Plaintiff Carlo Licata, on behalf of himself and others similarly situated, filed a complaint against the popular social media website last week, arguing that the feature is a form of data mining that violates users’ privacy.




 




Licata, who has been a Facebook member since 2009, said he filed the lawsuit to put a stop to the website’s “surreptitious collection, use and storage” of his and the proposed class’ “sensitive biometric data.”




 




Basically, when a user uploads a photo to Facebook, the image is scanned using facial recognition technology developed by Face.com, a company acquired by Facebook. If Facebook recognizes and identifies a friend in the photo, the user is given the option of tagging him or her.




 




According to Licata’s complaint, filed in Cook County Circuit Court April 1, Facebook markets its tag-suggesting as a “convenience feature.” But Licata argues there’s more to it than that.




 




“Since tag suggestions debuted in 2010, Facebook has been calculatedly elusive in explaining how the technology works or how it would be used to collect millions of users’ biometric data (i.e. their faceprints),” he wrote.




 




“Worse still, Facebook doesn’t even require users to acknowledge its collection of their biometric data, let alone receive a written release from users before collecting their faceprints.”




 




“Even more problematic,” Licata notes, is that Facebook’s website doesn’t have a written, publicly-available policy identifying its retention schedule, nor guidelines for permanently destroying users’ biometric identifiers, as required by the Biometric Information Privacy Act.




 




BIPA, enacted by Illinois lawmakers in 2008, regulates the collection, use, safeguarding and storage of biometric identifiers or biometric information by private entities, regardless of the purpose or intended use.




 




Private entities under the act include individuals, partnerships, corporations, limited liability companies, associations or other group, however organized.

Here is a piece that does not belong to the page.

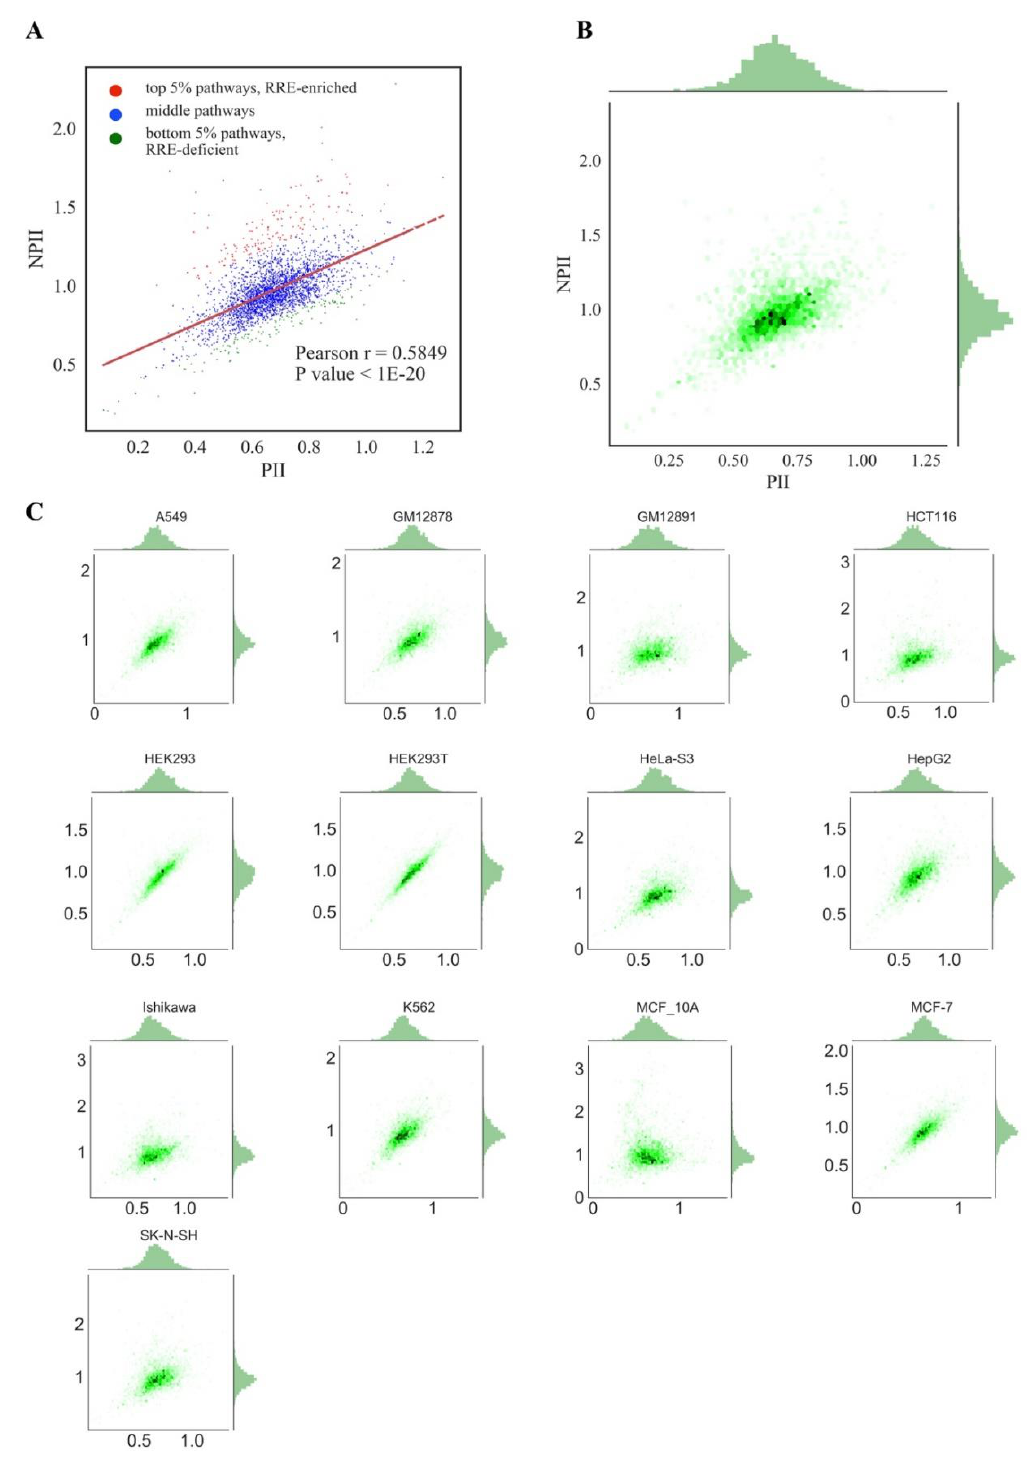
Figure 4. Comparison of PII and NPII scores across cell lines for all REs. ( A ) Comparison of mean PII and mean NPII scores. Each dot represents a single pathway; PII and NPII scores were averaged across all cell lines. Pathways enriched in RRE (regulation by retroelements) are shown as red dots. Pathways deficient in RRE are shown as green dots. ( B ) Comparison of mean PII and mean NPII scores. Both scores were averaged across cell lines. Color depth is proportional to the number of single dots (each dot represents a single pathway) in one grain. Univariate distributions of PII and NPII are shown in plot margins. ( C ) Comparison of PII and NPII scores for individual cell lines.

A biometric identifier is defined as a retina or iris scan, fingerprint, voiceprint, or scan of hand or face geometry.




 




“With millions of its users in the dark about the true nature of this technology, Facebook secretly amassed the world’s largest privately held database of consumer biometrics data,” Licata wrote in his 18-page complaint, calling it a “brazen disregard” for its users’ privacy rights.




 




Licata is seeking an order declaring that Facebook’s conduct violates BIPA; requiring Facebook to cease the “unlawful” activity; and awarding statutory damages to the plaintiff and the proposed class.




 




Chicago-based class action attorney Jay Edelson is representing the plaintiffs.